Makerere University Lung Institute evaluating herbal remedies for asthma

Makerere is evaluating natural therapeutics for asthma

Scientists at the Makerere University Lung Institute have started evaluating herbal remedies for treating asthma following complaints that people living with the condition are often lured into using herbs whose safety is unknown. 

Dr Bruce Kirenga, the institute’s executive director has said they have created a platform to allow laypeople who have herbal remedies for respiratory diseases like asthma to bring in their products for assessment.

He says already that one herbalist who claims to have cured people using a concoction has been registered. Studies have started evaluating people who have used the herb to see whether they really had asthma and are now disease free.

“The lung institute has actually received funding from government under a project called clinical trials of natural therapeutics. Of course, we started with respiratory infections but recently a certain gentleman showed up with a leaf and told us it can cure asthma…Do you know how much this guy charges for his leaf? Shs 200,000 to touch the leaf…” said Kirenga.

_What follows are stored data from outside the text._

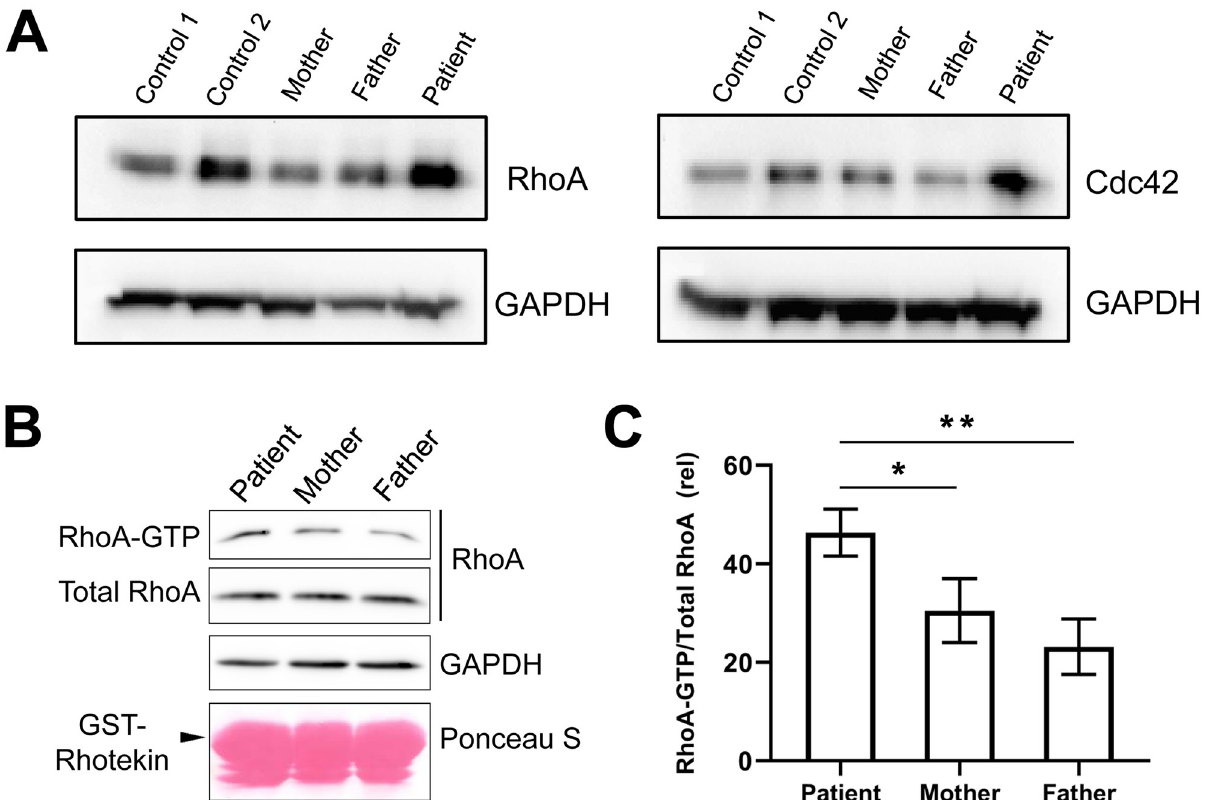
Fig 5. ARHGAP42 stop-gain variant contributes to enhanced RhoA activity and Cdc42 expression. (A) Expression of RhoA and Cdc42 in the patient’s EBV-LCLs compared with her parents and healthy controls by immunoblotting; (B) Measurement of RhoA activity by GST-Rhotekin-RBD (Rho binding domain) pull-down assay in the patient and her parents. The level of RhoA-GTP was determined by western blot with anti-RhoA antibody following a pull-down assay; (C) The RhoA-GTP data are expressed as the mean ± SD of three independent experiments. � p < 0.05; �� p <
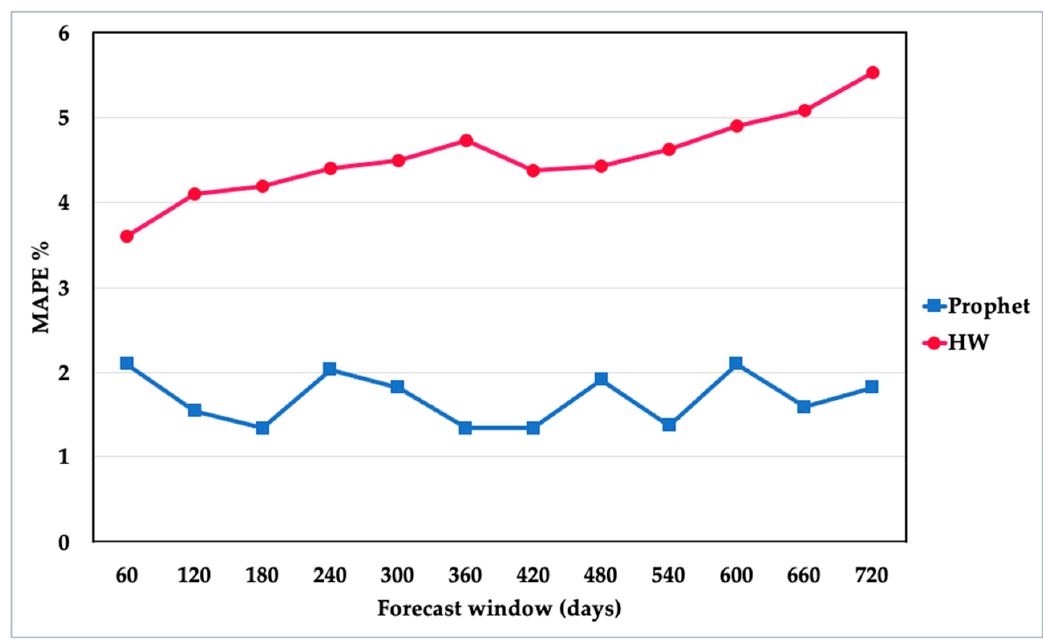
Figure 8. Smoothed mean absolute percentage errors for the Prophet and Holt–Winters models.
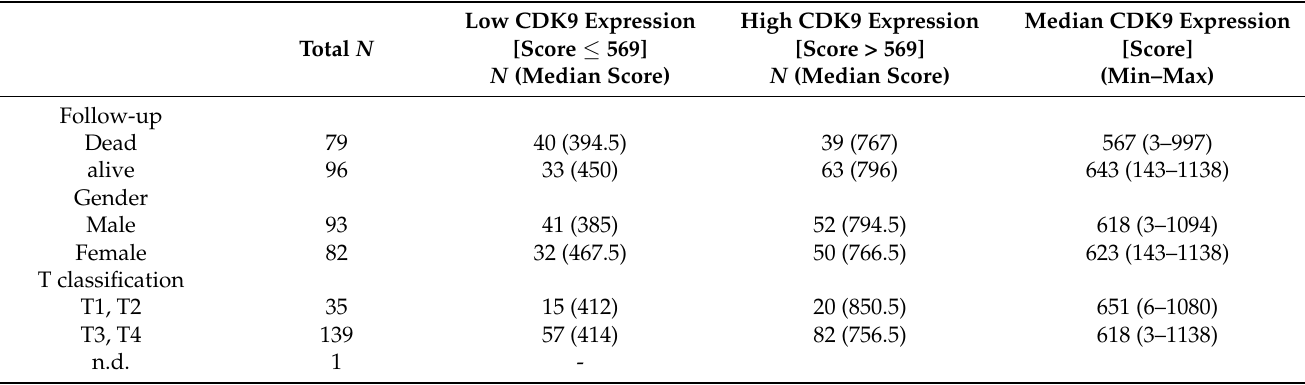
Figure 1. CDK9 expression in normal and colorectal cancer tissue and cell lines. ( a ) Representative pictures of CDK9-Immunohistochemistry and HE staining in human normal and CRC tissue. A,E: CDK-9 IHC staining in normal (A) and tumor tissue (E) of patient 165; B,F: CDK-9 IHC staining in normal (B) and tumor tissue (F) of patient 89; C,G: HE staining in normal (C) and tumor tissue (G) of patient 165; D,H: HE staining in normal (D) and tumor tissue (H) of patient 89 ( b ) Statistical significance between groups was determined using Wilcoxon signed-rank test for group comparison demonstrated by a boxplot. p values of <0.05 were considered statistically significant. *** p < 0.001. ( c ) CDK9 expression was also shown in different colorectal cancer cell lines. Cells were lysed and subjected to western blotting. One representative of two independent experiments is shown. Table 2. Correlation of CDK9 expression with clinicopathologic parameters of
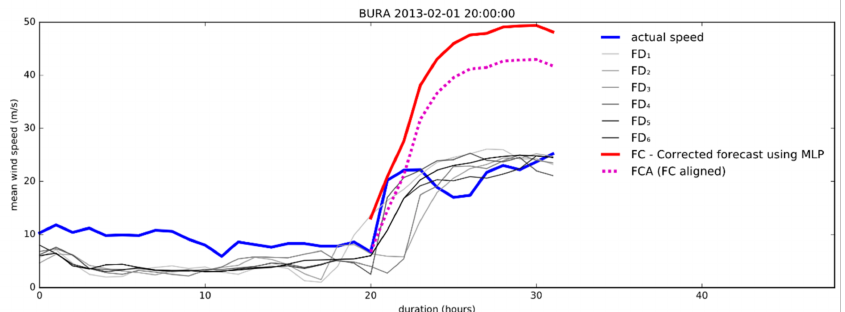
Figure 13. An example of the “Worse” category of the corrected forecast at the moment of a sudden large speed jump.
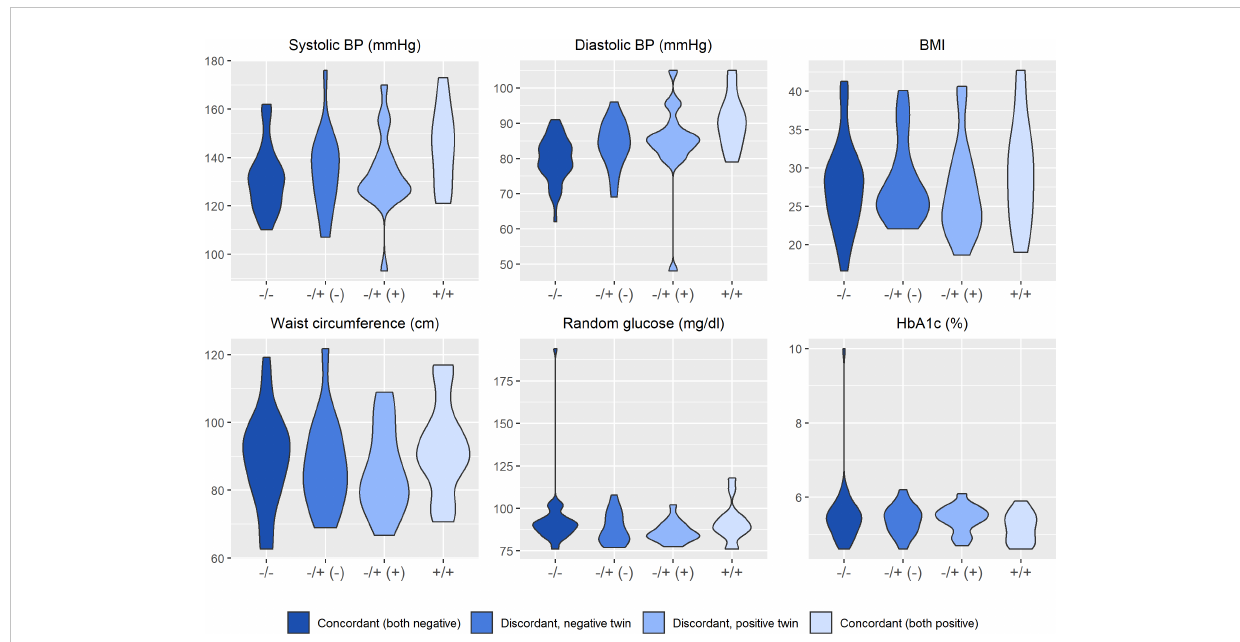
FIGURE 2 Distribution of clinical and metabolic markers arrayed by twin concordance for lifetime history of Major Depression (MD). Distribution of clinical and metabolic indicators by twin concordance for MD as assessed by the Diagnostic Interview Schedule. Units of the Y-axis for each indicator are shown in the subheading above each plot. Each plot is limited to the 42 twin pairs that were con fi rmed to be monozygotic using genetic testing. Sample size for each group shown in the legend: N Corcordant (both do not have MD) = 16 twin pairs (32 individuals), N Discordant for MD (-) = 19 twin pairs (19 individuals), N Discordant for MD (+) = 19 twin pairs (19 individuals), and N Corcordant (both have MD) = 7 twin pairs (14 individuals).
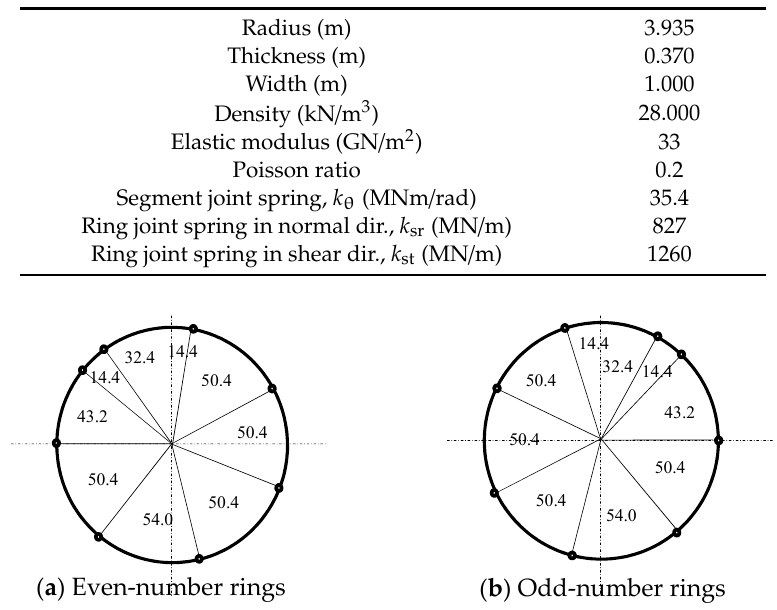
Table 3. Segmental lining dimensions and material properties.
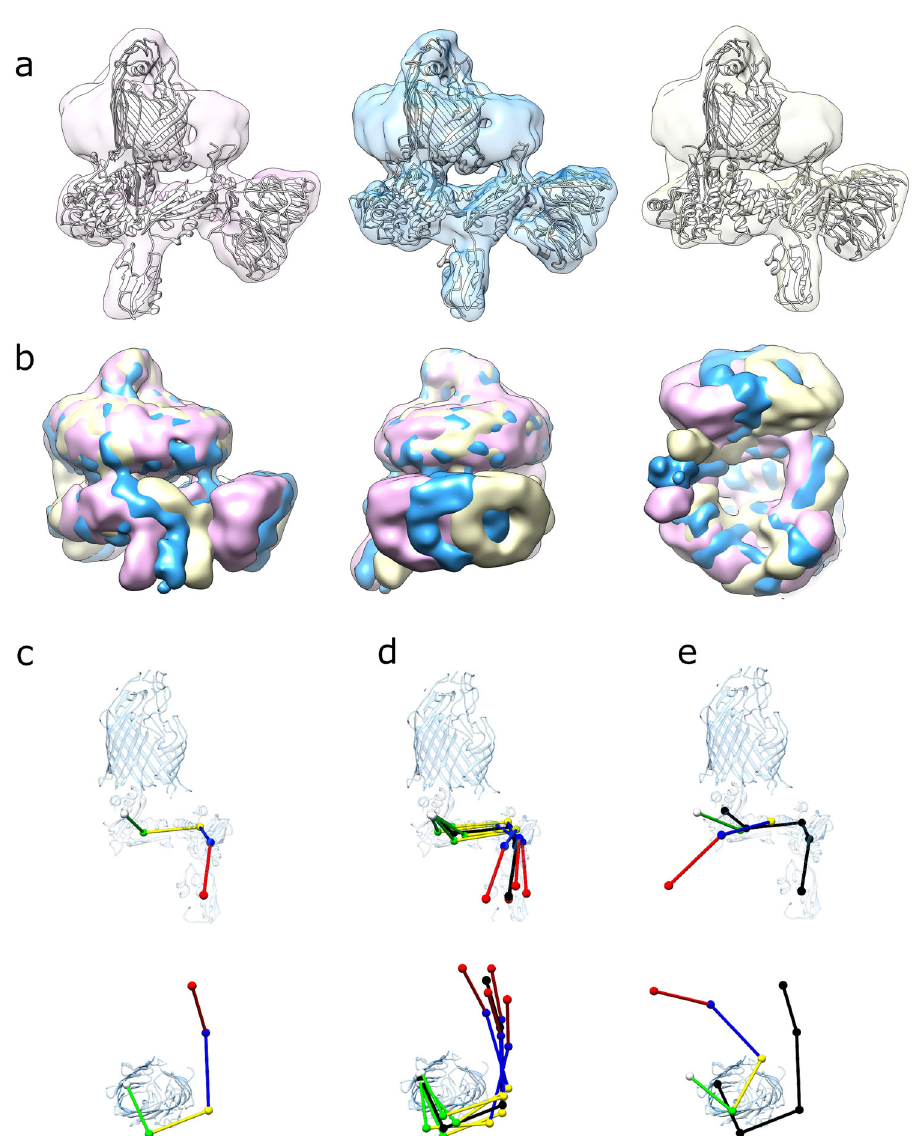
Fig. 5 Cryo-EM structures generated by separation along eigenvectors 0 and 1. a EM maps of (left to right) conformations 0 – 1, 0 – 5 and 0 – 9, with fi tted models. Each reconstruction is aligned on the β -barrel of BamA illustrating the difference in orientation of the bottom half of the complex. b EM maps of conformations 0 – 1 (pink), 0 – 5 (gold) and 0 – 9 (blue) aligned on the β -barrel of BamA and overlaid. c Positions of centres of mass for POTRA domains 1 through 5 (red, blue, yellow, green and white, respectively) in the BAM-nanodisc consensus structure. d Positions of the POTRA domains in the four extremes of the ensemble (0 – 1, 0 – 9, 1 – 2 and 1 – 8, respectively, coloured) compared with the consensus structure (black). e Comparison of the positions of the POTRA domains in the ‘ lateral closed ’ crystal structure (5D0O 13 , coloured) with the BAM-nanodisc consensus structure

Last week, as researchers at the institute released findings of a study in which they were among others establishing how prevalent asthma is among adolescents, there were testimonies among parents that they have used herbs and their children are now experiencing fewer asthmatic attacks.

But, Dr Rebecca Nantanda, a paediatric lung expert who did the study warned that it’s risky to use medicines whose effect on the patient is unknown. She, however, acknowledged that even in their study, people testified using crude remedies such as giving asthmatic children porridge made from adulterated flour that ‘a chameleon has played in.’

Dr Frank Mugabe, the principal medical officer in charge of non-communicable diseases in the ministry of Health says that there is a herbal medicine that workers are still hesitant to recommend because it hasn’t gone through the proper channels prescribed by the World Health Organization (WHO). 

Meanwhile, Nantanda says currently, people are resorting to herbal options partly because appropriate asthma treatments are hard to access. She notes that while salbutamol tablets are no longer recommended for relieving asthma patients, they are still widely used because inhaled cortical steroids are expensive and hard to access even in the private sector.

“Salbutamol is one of the medications used to relieve when you get an attack, the pipes are very narrow so we use it to open them up. But this is very dynamic, it keeps changing. Years ago all we had was the tablets but much as these tablets can help, they have side effects. It is our request to the ministry of Health to actually phase them out because if they are still there, people will use them but if they are not there and then they use that money to buy inhalers I think it will be a good thing that their manage the attacks very effectively,” she said.

However, there has been an increase in people newly being confirmed for asthma which the ministry of Health attributes to among others the increase in population in urban areas. Figures show Kampala has the highest numbers followed by West Nile and Western Uganda. The lowest asthma rates are recorded in Karamoja and the Lango region.